According to the Centers for Disease Control and Prevention, individual measles cases in the United States this year number more than 1,200—the highest they’ve been since 1992. Most of these instances have been in people who were unvaccinated, an increasingly common scenario in the US, particularly in Texas where vaccine exemptions in children have increased by a factor of 28 since 2003. In a study published today (August 20) in JAMA Network Open, researchers predict that vaccination levels in some parts of Texas are already low enough to allow for measles outbreaks involving hundreds of people, and the outbreaks could be even worse if parents continue to opt out of vaccines for their kids.
“It’s a fundamental challenge trying to pick what might happen in the future,” says Penn State’s Matthew Ferrari, who studies measles outbreaks in low- and middle-income countries and...
More than 64,000 unvaccinated children attend Texas schools, thanks to legislation that allows for “conscientious exemption.” To learn more about the potential for outbreaks under these conditions, representatives of the Texas Pediatric Society—the state’s chapter of the American Academy of Pediatrics—contacted David Sinclair, a postdoc at the University of Pittsburgh. Sinclair and his colleagues use mathematical and statistical methods to predict how disease might spread, and they agreed to apply their tools to 2018 data on the vaccination rates in Texas public school districts.
The researchers ran 1,000 simulations for each of the 24 metropolitan areas, in which they forecasted what could happen if a single case of measles were introduced into the population. In most of the situations, three or fewer people got sick. But about 5 percent of the simulations for both the Dallas and Austin regions predicted that more than 400 people could be affected.
“We were seeing quite large potential outbreak sizes in some places and we were wondering, Have we miscalibrated our simulations somewhere?” Sinclair tells The Scientist, but the team members realized they were in the right ballpark when they started to see comparable numbers coming out of the real-life outbreak in New York City, where there have been 598 measles cases since January.
The models also revealed that, when more than 25 people were involved in an outbreak, about two-thirds of the cases were likely to be in unvaccinated kids, while the rest were predicted to occur in bystanders.
“The idea that people who don’t get vaccinated put everyone else at risk is really clearly articulated by their results,” says Natasha Crowcroft, a physician and public health researcher at the University of Toronto who did not participate in the study.
Not surprisingly, the team found an association between larger reductions in vaccination rates and increasing sizes of outbreaks. For example, with an 8 percent reduction in vaccination rates, outbreaks with a median of at least 10 cases were predicted to occur in 25 percent of the metropolitan areas. Yet with a 9 percent reduction, outbreaks of that size were predicted to occur in 71 percent of the metropolitan areas.
“The small percentage increase makes a huge difference to the risk,” says Crowcroft. “The positive message [here] is that you may think you’re just one person, but every person counts when it comes to getting good coverage. You really count as an individual, [so] when you get yourself or you get your kids immunized, you’re making a big difference.”
One limitation that Sinclair and colleagues acknowledge is that they ran simulations for each metropolitan area as an isolated unit, even though that’s not actually the case. “They’re probably underestimating . . . the total risk to all of the [areas] in Texas of any one outbreak starting because it could very well spread from one place to another,” explains Ferrari. “It’s a really complicated thing because we don’t know exactly how people are going to move around in an outbreak.”
Nevertheless, understanding the relative risk of an outbreak beginning and combining that with the likelihood of the disease spreading could help prioritize public health responses, he says. And in the future, models like these could be used to explore what kinds of interventions are most likely to be effective, which might make decisions during an outbreak easier for public health officials.
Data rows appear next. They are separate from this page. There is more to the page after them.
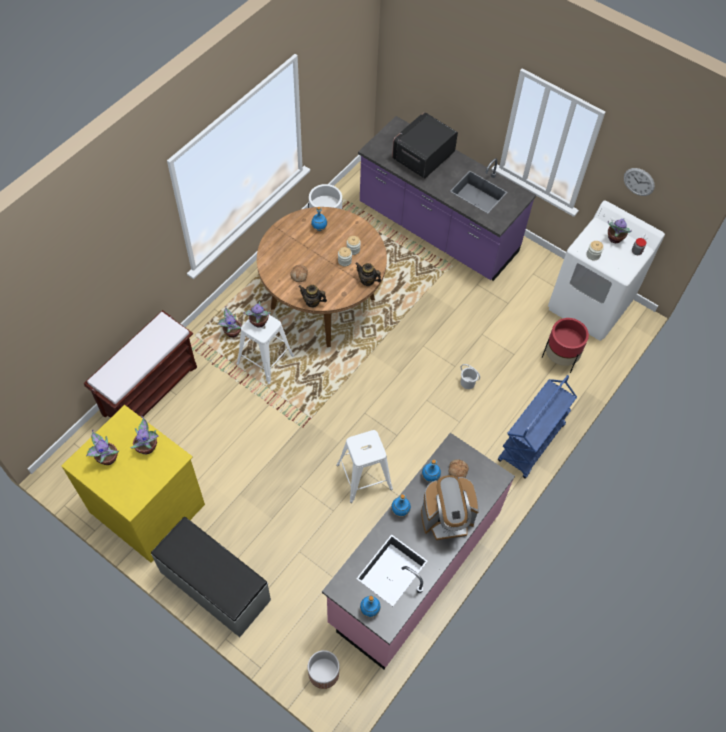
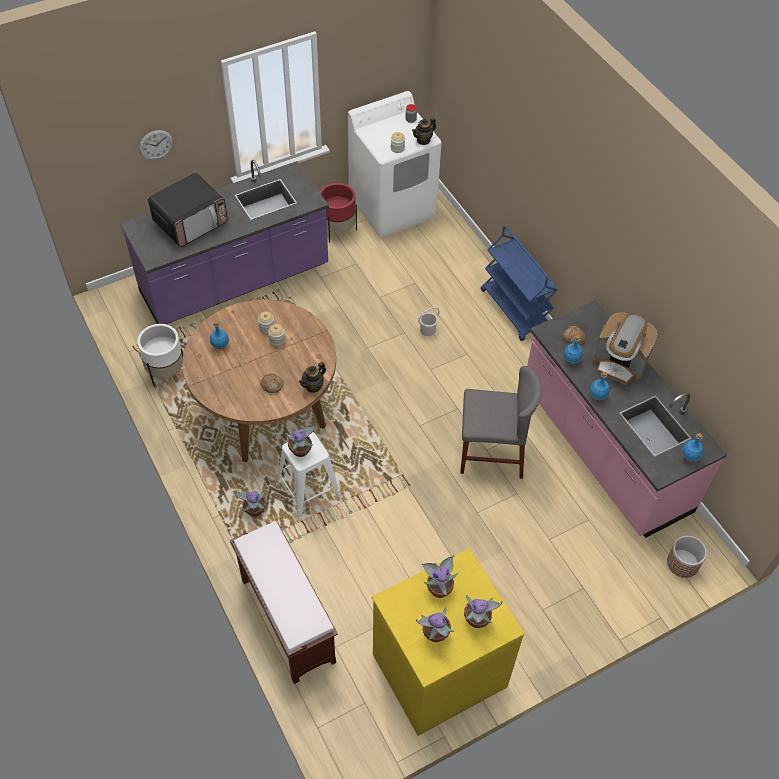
camera: 65 degrees left, 5 degrees down
(214, 586) = (559, 631): grey bench -> none
(364, 477) = (491, 453): white stool -> grey chair
(367, 280) = (313, 330): teapot -> teapot (423, 140)
(422, 156) = (191, 222): microwave -> microwave turned 105 degrees counterclockwise
(447, 519) = (619, 365): coffee machine -> coffee machine turned 105 degrees clockwise
(560, 358) = (437, 252): red planter -> red planter (338, 230)
(614, 239) = (388, 127): potted plant -> potted plant (477, 620)
(639, 181) = (369, 67): wall clock -> wall clock (156, 144)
Another caveat of the findings that the authors discuss in the paper is that vaccination levels for individual public schools aren’t available, so they used district-level data averaged out over each school. “If anything, these [models] will underestimate the likelihood of severe epidemics because you almost certainly have public schools that have much higher [exemptions] than the school district reported rate,” says Peter Hotez, a physician and researcher at Baylor College of Medicine. He published a perspective in 2016 warning of the potential for measles outbreaks in Texas due to increasing vaccine exemptions. “The next step is to get some transparency on the individual public schools and really expose the extreme risk that I think Texas schoolchildren face right now,” he adds.
D.R. Sinclair et al., “Forecasted size of measles outbreaks associated with vaccination exemptions for schoolchildren,” JAMA Network Open, doi:10.1001/jamanetworkopen.2019.9768, 2019.